Jane Fonda: Hanoi Jane photo was a 'huge mistake' | Film
Jane Fonda: Hanoi Jane photo was a 'huge mistake'
This article is more than 9 years oldThe actor has expressed regret for the photo which pictured her sat on an enemy anti-aircraft gun, saying she didn’t want to appear ‘against the soldiers’
Jane Fonda has once again expressed regret over the infamous ‘Hanoi Jane’ picture taken of her during the Vietnam war.
“It hurts me and it will to my grave that I made a huge, huge mistake that made a lot of people think I was against the soldiers,” she said at a personal speaking engagement in Frederick, Maryland. Protestors had massed outside the event with copies of the photo and signs reading “Forgive? Maybe. Forget? Never.”
The series of photos were taken during Fonda’s visit to Hanoi, where she met with North Vietnamese troops, and was pictured sat on an anti-aircraft gun being used to target American planes. There was outrage at the pictures and Fonda was branded a traitor, but she has frequently expressed regret for them.

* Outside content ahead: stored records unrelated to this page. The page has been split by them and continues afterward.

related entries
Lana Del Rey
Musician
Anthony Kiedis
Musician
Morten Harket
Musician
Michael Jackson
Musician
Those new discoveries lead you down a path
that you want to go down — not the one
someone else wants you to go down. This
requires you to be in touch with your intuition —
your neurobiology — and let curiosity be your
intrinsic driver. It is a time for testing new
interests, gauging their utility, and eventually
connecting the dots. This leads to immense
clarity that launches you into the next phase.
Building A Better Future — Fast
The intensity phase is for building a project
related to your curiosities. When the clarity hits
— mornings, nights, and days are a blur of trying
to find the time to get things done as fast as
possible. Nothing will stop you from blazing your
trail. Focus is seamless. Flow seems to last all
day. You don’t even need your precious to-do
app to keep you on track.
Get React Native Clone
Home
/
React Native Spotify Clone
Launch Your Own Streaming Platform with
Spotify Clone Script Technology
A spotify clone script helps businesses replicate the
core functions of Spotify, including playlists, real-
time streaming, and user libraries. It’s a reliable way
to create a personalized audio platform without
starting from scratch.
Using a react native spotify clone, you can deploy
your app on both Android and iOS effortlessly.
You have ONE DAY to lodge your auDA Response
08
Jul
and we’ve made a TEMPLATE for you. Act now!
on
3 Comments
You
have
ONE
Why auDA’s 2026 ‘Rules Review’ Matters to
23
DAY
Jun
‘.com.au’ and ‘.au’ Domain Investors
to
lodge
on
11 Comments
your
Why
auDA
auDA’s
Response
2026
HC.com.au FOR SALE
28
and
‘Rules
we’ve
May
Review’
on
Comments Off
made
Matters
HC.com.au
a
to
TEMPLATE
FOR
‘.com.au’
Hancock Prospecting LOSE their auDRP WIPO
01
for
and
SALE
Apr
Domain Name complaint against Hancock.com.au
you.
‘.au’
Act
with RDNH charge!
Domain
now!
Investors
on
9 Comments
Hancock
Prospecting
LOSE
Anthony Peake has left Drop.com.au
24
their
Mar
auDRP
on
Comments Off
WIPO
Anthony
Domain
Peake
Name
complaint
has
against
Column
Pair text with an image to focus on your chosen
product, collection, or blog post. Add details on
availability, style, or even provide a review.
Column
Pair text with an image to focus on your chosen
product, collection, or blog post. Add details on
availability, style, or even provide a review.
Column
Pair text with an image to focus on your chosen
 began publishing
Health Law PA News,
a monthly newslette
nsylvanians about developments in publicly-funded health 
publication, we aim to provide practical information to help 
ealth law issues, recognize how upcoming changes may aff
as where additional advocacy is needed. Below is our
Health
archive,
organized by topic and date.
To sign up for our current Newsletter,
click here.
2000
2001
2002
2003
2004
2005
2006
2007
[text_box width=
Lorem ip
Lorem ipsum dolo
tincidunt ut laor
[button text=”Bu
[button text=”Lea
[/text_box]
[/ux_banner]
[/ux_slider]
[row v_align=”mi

One protestor told the Frederick News Post, “She got Americans killed ... and she went to Vietnam to advance her husband’s career.” Fonda added that she understood this anger, and that she often met with veterans to discuss it: “I’m a lightning rod. This famous person goes and does something that looks like I’m against the troops, which wasn’t true, but it looked that way, and I’m a convenient target.”
In a lengthy blog on her own website in 2011, she gives her side of the story. “I hardly even thought about where I was sitting. The cameras flashed. I got up, and as I started to walk back to the car with the translator, the implication of what had just happened hit me. ‘Oh my God. It’s going to look like I was trying to shoot down U.S. planes.’ I pleaded with him, ‘You have to be sure those photographs are not published. Please, you can’t let them be published.’ I was assured it would be taken care of. I didn’t know what else to do.”
She also debunks myths about her trip in the blogpost, saying that “the lies distort the truth of why I went to North Vietnam and they perpetuate the myth that being anti-war means being anti-soldier”.